Major Thai providers

The main gold savings providers in Thailand include Hua Seng Heng — the original, with both physical branches and an app, low accumulation minimums; Aurora — competitive fees and a streamlined online experience; Mae Thong Suk — focused on long-term savers with nationwide branches; Pao Tang (Krungthai Gold) — runs inside the Krungthai bank's e-wallet, no separate account needed, ฿100 minimum; Classic Gold and MTS Gold — geared toward customers who want both trading and savings. All providers reference the publicly published reference price; the differentiation is in fee structure and minimum withdrawal thresholds.

Fees and minimums

Gold savings fees come in several forms.
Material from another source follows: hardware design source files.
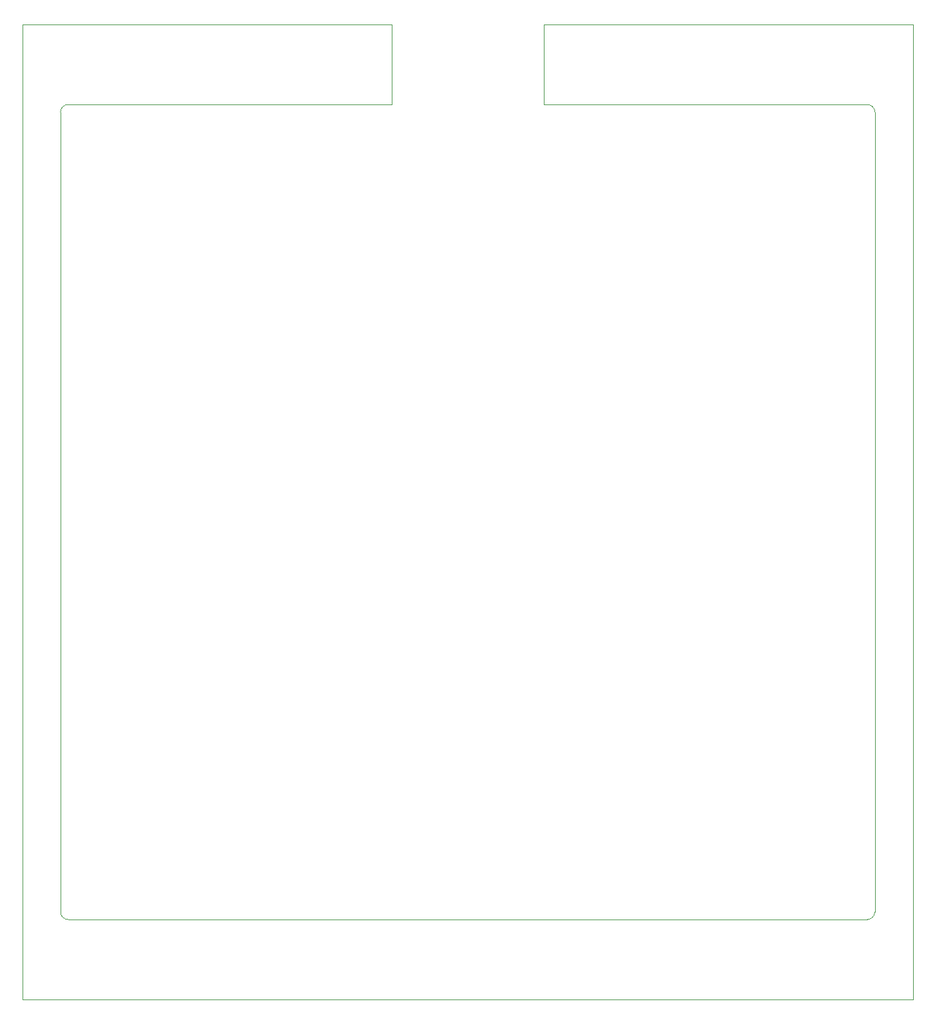
<source format=gbr>
G04 #@! TF.GenerationSoftware,KiCad,Pcbnew,(5.1.2)-2*
G04 #@! TF.CreationDate,2019-09-25T13:34:38+02:00*
G04 #@! TF.ProjectId,foam-template,666f616d-2d74-4656-9d70-6c6174652e6b,rev?*
G04 #@! TF.SameCoordinates,Original*
G04 #@! TF.FileFunction,Profile,NP*
%FSLAX46Y46*%
G04 Gerber Fmt 4.6, Leading zero omitted, Abs format (unit mm)*
G04 Created by KiCad (PCBNEW (5.1.2)-2) date 2019-09-25 13:34:38*
%MOMM*%
%LPD*%
G04 APERTURE LIST*
%ADD10C,0.050000*%
G04 APERTURE END LIST*
D10*
X110000000Y-36000000D02*
X158500000Y-36000000D01*
X110000000Y-36000000D02*
X110000000Y-46500000D01*
X158500000Y-36000000D02*
X158500000Y-164000000D01*
X158500000Y-164000000D02*
X41500000Y-164000000D01*
X153500000Y-47500000D02*
X153500000Y-152500000D01*
X152500000Y-153500000D02*
X47500000Y-153500000D01*
X153500000Y-152500000D02*
G75*
G02X152500000Y-153500000I-1000000J0D01*
G01*
X152500000Y-46500000D02*
G75*
G02X153500000Y-47500000I0J-1000000D01*
G01*
X110000000Y-46500000D02*
X152500000Y-46500000D01*
X41500000Y-164000000D02*
X41500000Y-36000000D01*
X90000000Y-36000000D02*
X41500000Y-36000000D01*
X47500000Y-46500000D02*
X90000000Y-46500000D01*
X90000000Y-36000000D02*
X90000000Y-46500000D01*
X47500000Y-153500000D02*
G75*
G02X46500000Y-152500000I0J1000000D01*
G01*
X46500000Y-47500000D02*
G75*
G02X47500000Y-46500000I1000000J0D01*
G01*
X46500000Y-152500000D02*
X46500000Y-47500000D01*
M02*

</source>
Some providers charge a flat monthly service fee of ฿20–฿50. Others embed the fee in the buy-sell spread — the price they execute trades at is ฿50–฿150 per baht above the published reference rate. When you redeem physical bars, expect an additional ฿200–฿500 in shaping and delivery fees depending on the size. Compare total cost of ownership before choosing — the provider with the lowest visible fee may not be the cheapest overall if their minimum withdrawal threshold locks your capital for longer.

Pros and cons

Pros — you can start with very little capital, automatically dollar-cost-average across price swings, avoid storing physical gold at home, and pay no workmanship fee unlike with jewelry. Cons worth weighing — counterparty risk: if the provider fails, your deposited funds may be at risk; cumulative fees over 5–10 years can add up to more than expected if you don't read the contract closely; redeeming physical gold requires hitting the minimum threshold, which can take months to years; not ideal if you might need the cash on short notice.

Compared to jewelry

If your goal is saving with gold rather than wearing it, gold savings beats jewelry almost every time — there's no workmanship fee lost on resale. Some providers do charge fees, but those are typically a small fraction of the ฿800/baht workmanship loss baked into jewelry. For buyers who want gold for both wearing and saving, the sensible split is: jewelry for what you'll actually wear or gift, gold savings (or bar gold) for the accumulation portfolio. That reduces total cost of ownership compared to using jewelry for everything.